Notes from Yahooskin Northern Paiute (Klamath Tribes)
One Pacific Northwest language that I’ve had a harder time finding reference materials on is Northern Paiute.
Specifically, Northern Paiute as spoken in what’s now the state of Oregon.

Image credit: Klamath Tribes
Here are a few points relevant to Chinook Jargon that I’ve gleaned from some recent reading on that language:
* There is no /l/ sound in Northern Paiute, per William Bright 373 s.v. PAULINA. This is relevant to our ongoing observation that /l/ and /n/ sounds had a strong tendency to alternate in earlyish Chinuk Wawa due to various tribal languages’ tendency to interchange the two sounds.

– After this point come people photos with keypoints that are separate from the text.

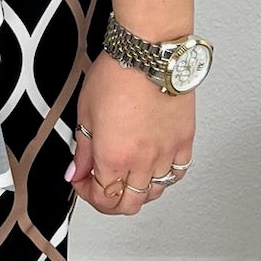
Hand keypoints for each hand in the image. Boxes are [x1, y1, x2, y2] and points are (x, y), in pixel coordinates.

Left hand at [67, 51, 191, 215]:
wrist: (149, 54)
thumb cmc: (118, 75)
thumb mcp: (85, 113)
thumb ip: (83, 149)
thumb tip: (77, 171)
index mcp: (113, 157)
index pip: (102, 197)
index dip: (87, 193)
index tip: (82, 181)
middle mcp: (142, 161)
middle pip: (128, 205)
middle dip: (110, 201)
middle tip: (101, 187)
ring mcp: (165, 153)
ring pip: (154, 193)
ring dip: (137, 191)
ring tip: (127, 177)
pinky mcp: (184, 141)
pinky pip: (177, 173)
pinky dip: (164, 177)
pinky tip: (154, 167)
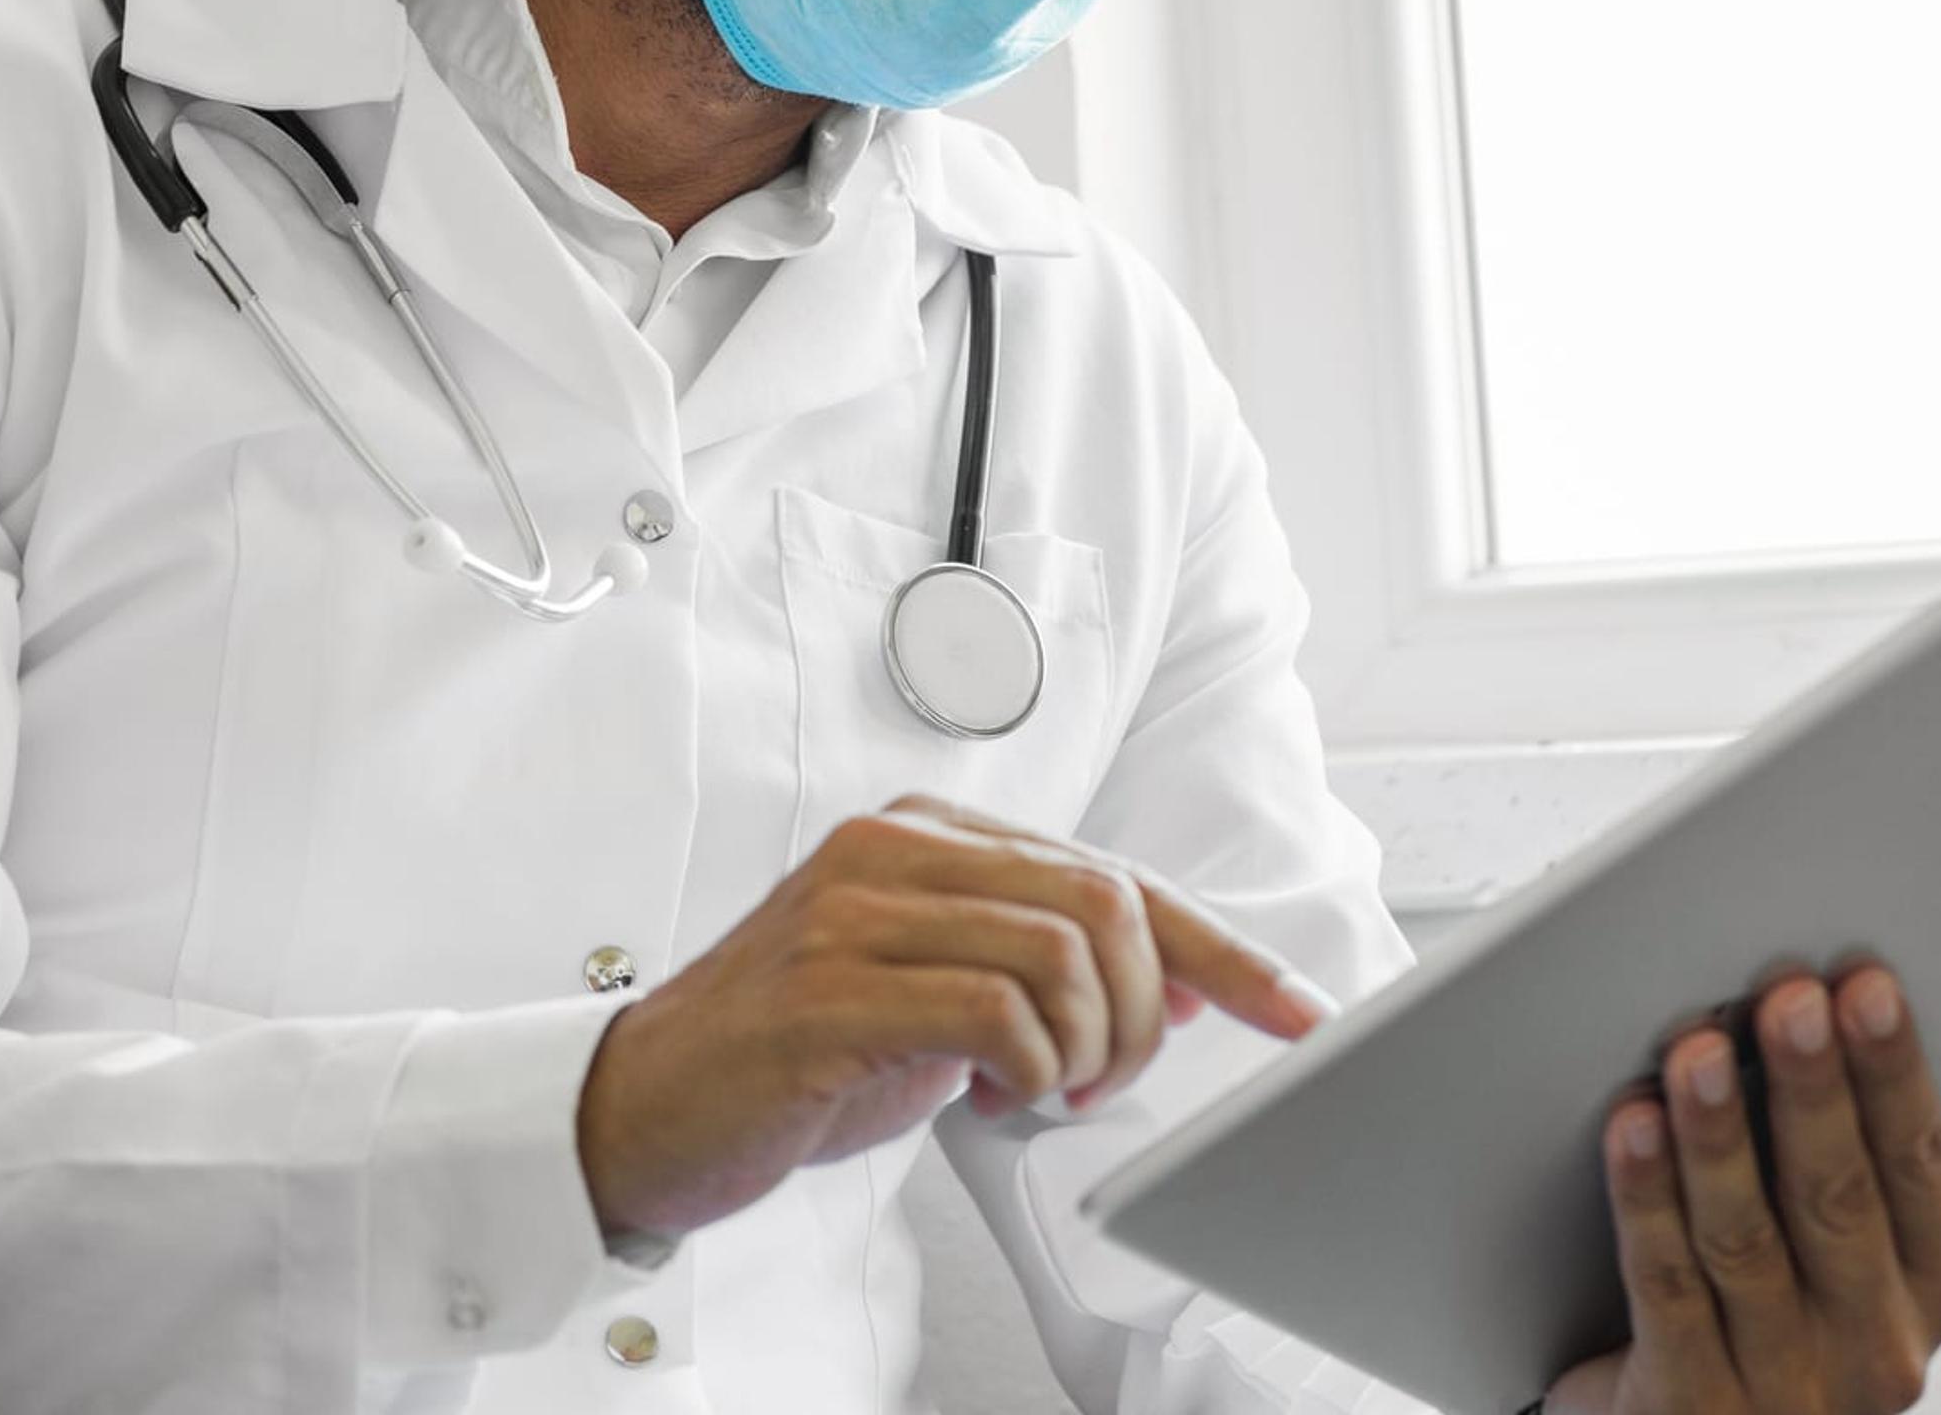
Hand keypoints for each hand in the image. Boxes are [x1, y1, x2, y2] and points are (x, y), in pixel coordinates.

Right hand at [574, 793, 1323, 1244]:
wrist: (645, 1106)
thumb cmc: (790, 1055)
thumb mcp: (934, 997)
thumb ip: (1038, 970)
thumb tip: (1178, 981)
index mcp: (925, 834)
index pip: (1113, 873)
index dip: (1222, 949)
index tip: (1296, 1010)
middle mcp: (892, 850)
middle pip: (1105, 900)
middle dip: (1144, 1012)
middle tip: (1105, 1080)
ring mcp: (854, 910)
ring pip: (1062, 950)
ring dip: (1088, 1048)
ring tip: (1046, 1092)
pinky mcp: (830, 987)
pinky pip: (992, 1011)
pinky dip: (1029, 1070)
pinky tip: (994, 1096)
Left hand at [1542, 965, 1940, 1414]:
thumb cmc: (1794, 1315)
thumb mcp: (1888, 1237)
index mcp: (1937, 1286)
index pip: (1923, 1165)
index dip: (1895, 1072)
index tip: (1868, 983)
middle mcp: (1876, 1345)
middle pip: (1840, 1200)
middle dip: (1814, 1090)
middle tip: (1787, 996)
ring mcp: (1785, 1385)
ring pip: (1748, 1244)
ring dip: (1719, 1138)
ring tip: (1692, 1051)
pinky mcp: (1694, 1408)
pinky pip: (1668, 1294)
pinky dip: (1647, 1204)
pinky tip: (1629, 1130)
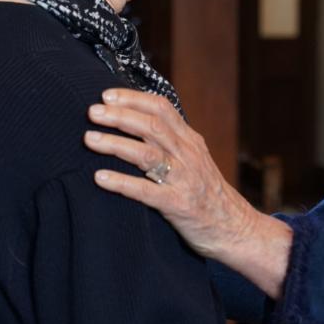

* Typical for Northern Paiute- (and closely related language-) speakers, the Yahooskins are known by a prominent item in their diet: yapa:[-]dɨka:ʔa “ipos eaters”, per NUMU YADUA language lessons p. 25. The word ipos has made appearances on my website. I suspect it was used in local Chinook Jargon.
* More evidence that “wocus” was an item of trade and intercultural importance is the seeming loan of this Klamath-language word into the unrelated Yahooskin Northern Paiute, hugasi. Wocus was also surely in local Chinook Jargon and English.